━━━━━ Data for this exercise
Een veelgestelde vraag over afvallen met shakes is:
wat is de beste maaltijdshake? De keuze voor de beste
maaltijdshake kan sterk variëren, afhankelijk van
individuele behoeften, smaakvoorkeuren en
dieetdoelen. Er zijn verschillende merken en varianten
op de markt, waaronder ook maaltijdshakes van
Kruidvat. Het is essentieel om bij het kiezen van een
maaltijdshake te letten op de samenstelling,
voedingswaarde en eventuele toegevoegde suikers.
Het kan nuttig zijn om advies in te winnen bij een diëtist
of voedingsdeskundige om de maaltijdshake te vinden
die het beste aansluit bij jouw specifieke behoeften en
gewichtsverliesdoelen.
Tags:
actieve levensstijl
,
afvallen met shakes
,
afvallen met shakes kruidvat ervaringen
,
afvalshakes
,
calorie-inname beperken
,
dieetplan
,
━━━━━━━━━━
━━━━━ Data for this exercise
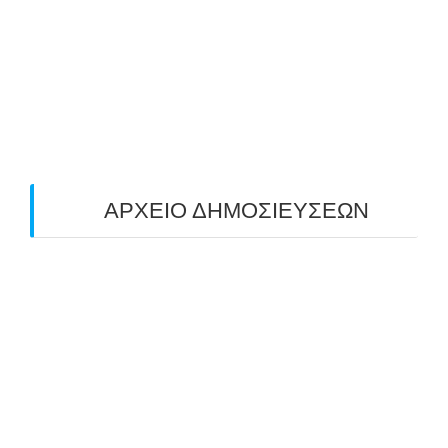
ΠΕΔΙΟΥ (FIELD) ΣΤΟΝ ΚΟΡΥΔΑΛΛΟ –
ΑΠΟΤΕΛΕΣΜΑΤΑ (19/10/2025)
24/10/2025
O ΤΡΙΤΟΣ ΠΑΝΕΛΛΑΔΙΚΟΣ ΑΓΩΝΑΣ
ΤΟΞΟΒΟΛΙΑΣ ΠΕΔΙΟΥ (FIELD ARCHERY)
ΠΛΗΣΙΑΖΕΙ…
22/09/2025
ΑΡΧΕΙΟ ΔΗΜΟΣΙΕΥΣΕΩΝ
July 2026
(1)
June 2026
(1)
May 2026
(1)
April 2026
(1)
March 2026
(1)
━━━━━━━━━━
━━━━━ Data for this exercise
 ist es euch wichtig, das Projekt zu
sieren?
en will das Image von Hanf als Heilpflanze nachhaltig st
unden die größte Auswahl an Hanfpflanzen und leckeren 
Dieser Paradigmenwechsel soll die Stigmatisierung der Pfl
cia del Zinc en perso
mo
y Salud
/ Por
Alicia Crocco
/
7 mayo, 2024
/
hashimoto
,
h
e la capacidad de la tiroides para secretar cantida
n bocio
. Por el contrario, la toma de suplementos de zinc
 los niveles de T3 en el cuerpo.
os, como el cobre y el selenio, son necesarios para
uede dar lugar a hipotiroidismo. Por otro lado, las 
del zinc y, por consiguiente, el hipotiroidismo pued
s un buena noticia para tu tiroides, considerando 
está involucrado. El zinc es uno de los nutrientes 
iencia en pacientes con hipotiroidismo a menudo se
━━━━━━━━━━
__Task to complete__.
Reproduce verbatim the lines of the material from the line containing "ist es euch wichtig, das Projekt zu" through the line containing "iencia en pacientes", including both.

__Expected output__.
 ist es euch wichtig, das Projekt zu
sieren?
en will das Image von Hanf als Heilpflanze nachhaltig st
unden die größte Auswahl an Hanfpflanzen und leckeren 
Dieser Paradigmenwechsel soll die Stigmatisierung der Pfl
cia del Zinc en perso
mo
y Salud
/ Por
Alicia Crocco
/
7 mayo, 2024
/
hashimoto
,
h
e la capacidad de la tiroides para secretar cantida
n bocio
. Por el contrario, la toma de suplementos de zinc
 los niveles de T3 en el cuerpo.
os, como el cobre y el selenio, son necesarios para
uede dar lugar a hipotiroidismo. Por otro lado, las 
del zinc y, por consiguiente, el hipotiroidismo pued
s un buena noticia para tu tiroides, considerando 
está involucrado. El zinc es uno de los nutrientes 
iencia en pacientes con hipotiroidismo a menudo se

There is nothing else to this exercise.